● Extrait à lire:
▬▬▬▬▬▬

Une surélévation en ville performante avec du béton de chanvre

Une surélévation en ville performante avec du béton de chanvre

Rehausser un logement de ville en R+3 sans toucher aux fondations a été rendu possible avec du béton de chanvre sur ossature bois : une première en région parisienne.




Une simulation de l’aspect final du bâtiment. Le chantier, débuté en juin 2016 est livré début 2017

 

Avant d’acquérir la partie supérieure, passablement délabrée, d’une maison du centre-ville de Boulogne-Billancourt (92), un particulier a fait étudier la faisabilité d’une surélévation à la toute jeune agence parisienne Giuliani De Lapparent Architectes.

 

L’ancienne échoppe du 19ème siècle a déjà connu deux surélévations, en 1902 et 1912. Ni le rez-de-chaussée, occupé par deux commerces, ni le sous-sol ne sont accessibles au futur propriétaire du premier étage et des combles aménagés.

 

La maison de ville avant travaux (R+1 et combles habités).

 

Les architectes confient au bureau d’étude VP & Green Engineeringla mission de vérifier qu’une surélévation est compatible avec les structures des niveaux inférieurs et les bâtiments contigus.

▬▬▬▬▬▬

● Données affichées:
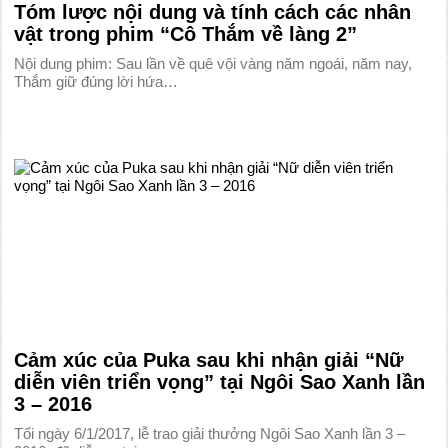
Tóm lược nội dung và tính cách các nhân
vật trong phim “Cô Thắm về làng 2”
Nội dung phim: Sau lần về quê vội vàng năm ngoái, năm nay,
Thắm giữ đúng lời hứa…
Cảm xúc của Puka sau khi nhận giải “Nữ
diễn viên triển vọng” tại Ngôi Sao Xanh lần
3 – 2016
Tối ngày 6/1/2017, lễ trao giải thưởng Ngôi Sao Xanh lần 3 –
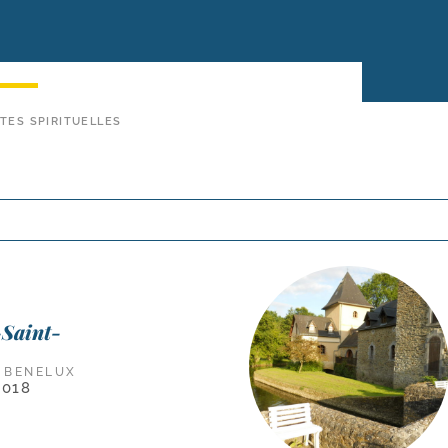
TES SPIRITUELLES
-Saint-
U BENELUX
2018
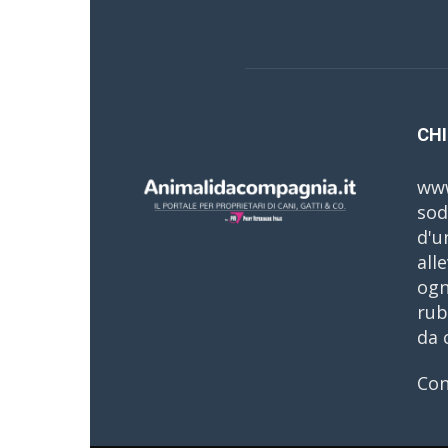
CHI
www
sod
d'u
all
ogn
rub
da 
Con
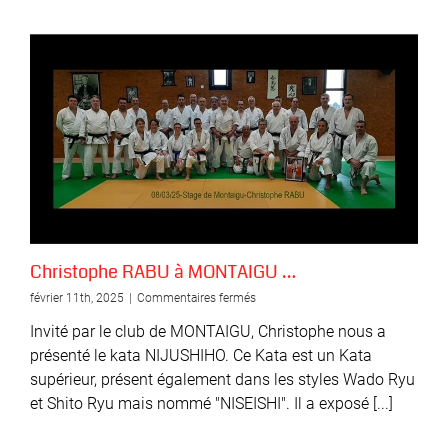
Christophe RABU à MONTAIGU …
sur
février 11th, 2025
|
Commentaires fermés
Christophe
Invité par le club de MONTAIGU, Christophe nous a
RABU
à
présenté le kata NIJUSHIHO. Ce Kata est un Kata
MONTAIGU
supérieur, présent également dans les styles Wado Ryu
…
et Shito Ryu mais nommé "NISEISHI". Il a exposé [...]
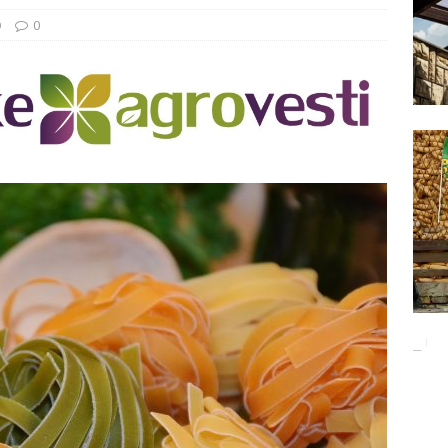
Баци 5 за чистији свет!
EKOLOGIJA
O
0
ĐUNARODNI SAJAM LOVA I RIBOLOVA
EKOLOGIJA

▬▬▬▬▬▬

● Consignes:
**a)** Quelles années l'extrait sur la surélévation mentionne-t-il ? Donnez-les toutes, dans l'ordre où elles apparaissent.
**b)** Comment résumer l'extrait sur la surélévation en deux phrases ?
**c)** Selon l'extrait sur la surélévation, les affirmations suivantes sont-elles exactes ? (i) Le chantier a débuté en juin 2016. (ii) Le futur propriétaire aura accès au sous-sol. (iii) Les fondations ont dû être renforcées.

● Réponses dans l'ordre:
**a)** 2016, 2017, 1902, 1912

**b)** Un particulier a fait étudier par l'agence Giuliani De Lapparent Architectes la faisabilité d'une surélévation d'une maison du centre-ville de Boulogne-Billancourt, rendue possible sans toucher aux fondations grâce à du béton de chanvre sur ossature bois. Cette ancienne échoppe du 19ème siècle, déjà surélevée en 1902 et 1912, a fait l'objet d'une vérification par un bureau d'étude afin de s'assurer que la surélévation était compatible avec les structures des niveaux inférieurs et les bâtiments contigus.

**c)**
(i) Oui : « Le chantier, débuté en juin 2016 est livré début 2017 ».
(ii) Non : « Ni le rez-de-chaussée, occupé par deux commerces, ni le sous-sol ne sont accessibles au futur propriétaire du premier étage et des combles aménagés. »
(iii) Non : « Rehausser un logement de ville en R+3 sans toucher aux fondations a été rendu possible ».